Tribune : Violences sexuelles, le pouvoir des proches

By / Marc Cheb Sun /

Tribune : Violences sexuelles, le pouvoir des proches

En France, une femme sur deux est victime de violences sexuelles. Nos mères, nos sœurs, nos amies, nos filles, nos collègues… Elles sont partout autour de nous. Pour autant, sommes-nous bien armé·es pour les accompagner dans leur reconstruction ?

 

Pourquoi tant de femmes victimes appréhendent le moment de l’annonce à leur entourage de ce qu’elles ont subi ? Le viol, c’est le seul et unique crime pour lequel les victimes se sentent coupables et préfèrent parfois se murer dans le silence.

Alors, vers qui se tourner ? La police ? En 2018, 6 femmes sur 10 faisaient état d’une mauvaise prise en charge par les forces de l’ordre au moment du dépôt de plainte. La justice ? Seuls 1% des viols sont condamnés. Les soignant·es ? La majorité des victimes de violences sexuelles attend 10 ans, en moyenne, pour une prise en charge médicale. Pour les victimes, c’est la double-peine : la violence sexuelle suivie de la violence institutionnelle. La police, la justice et le système de santé sont, à l’image du reste de la société, pétris d’une culture patriarcale. Auxquels on ajoute un manque cruel de moyens qui nuit à la formation des professionnel·les sur ces questions.

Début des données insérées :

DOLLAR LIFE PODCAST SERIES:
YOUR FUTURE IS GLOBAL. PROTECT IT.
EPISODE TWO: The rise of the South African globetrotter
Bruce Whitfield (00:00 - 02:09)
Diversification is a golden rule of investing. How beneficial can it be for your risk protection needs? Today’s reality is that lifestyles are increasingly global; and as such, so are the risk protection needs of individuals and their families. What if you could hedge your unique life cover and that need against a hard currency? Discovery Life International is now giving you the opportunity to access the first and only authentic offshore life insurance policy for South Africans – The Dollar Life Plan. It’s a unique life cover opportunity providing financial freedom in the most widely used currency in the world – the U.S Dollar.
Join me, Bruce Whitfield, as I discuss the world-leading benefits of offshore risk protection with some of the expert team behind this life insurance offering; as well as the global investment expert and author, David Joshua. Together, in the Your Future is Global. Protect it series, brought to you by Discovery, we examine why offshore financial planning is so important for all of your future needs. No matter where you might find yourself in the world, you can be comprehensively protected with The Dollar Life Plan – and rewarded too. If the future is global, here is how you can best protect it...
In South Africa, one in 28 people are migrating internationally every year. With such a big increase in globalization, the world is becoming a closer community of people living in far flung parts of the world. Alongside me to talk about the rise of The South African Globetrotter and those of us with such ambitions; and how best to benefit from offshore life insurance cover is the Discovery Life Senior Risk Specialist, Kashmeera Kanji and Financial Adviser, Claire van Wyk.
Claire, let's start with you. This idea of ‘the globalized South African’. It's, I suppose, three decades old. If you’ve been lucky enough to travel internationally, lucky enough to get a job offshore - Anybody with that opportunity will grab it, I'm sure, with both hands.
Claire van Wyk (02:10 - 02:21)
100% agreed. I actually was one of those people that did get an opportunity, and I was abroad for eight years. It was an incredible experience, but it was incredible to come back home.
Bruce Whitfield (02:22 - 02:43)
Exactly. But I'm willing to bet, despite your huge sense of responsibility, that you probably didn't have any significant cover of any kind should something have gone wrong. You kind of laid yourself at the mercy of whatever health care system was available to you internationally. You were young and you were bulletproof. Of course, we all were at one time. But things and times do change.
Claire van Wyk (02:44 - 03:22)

Reste l’entourage, donc. Parents, frères, sœurs, ami·es, conjoint·es… Malheureusement, 9 victimes sur 10 connaissent leur agresseur. Le loup se cache quelque part dans la bergerie. Ces agresseurs, ce sont nos pères, nos frères, nos amis… La tentation est grande d’étouffer cette parole soudainement libérée : « Pourquoi te réveilles-tu maintenant ? », « Pourquoi n’as-tu rien dit pendant toutes ces années ? », « Tu as peut-être mal interprété ses gestes », « Tu ne vas quand même pas l’envoyer en prison ! »… Ces phrases régulièrement entendues par les victimes représentent un nouvel « anéantissement », comme le rappelle le juge Edouard Durand, ex co-président de la CIIVISE (Commission indépendante sur l’inceste et les violences sexuelles faites aux enfants). Pourtant, des proches mieux informé·es des conséquences des violences sexuelles dans la vie quotidienne des victimes deviendraient de précieux-ses allié·es.

En tant que proches, nous disposons d’un immense pouvoir : celui de devenir acteurs et actrices de la reconstruction des survivantes.

Les violences sexuelles abîment les victimes. Et elles les abîment plus lourdement et durablement lorsque, face à elles, les oreilles se ferment. Rien n’est épargné : anxiété, troubles de l’alimentation, dépression, conduites à risques, risque accrus de maladies… Le stress post-traumatique s’immisce partout, parfois pour toujours, venant empoisonner les victimes et leurs relations avec les autres. Les victimes de viols ont même 4 fois plus de risques de commettre une tentative de suicide que le reste de la population féminine.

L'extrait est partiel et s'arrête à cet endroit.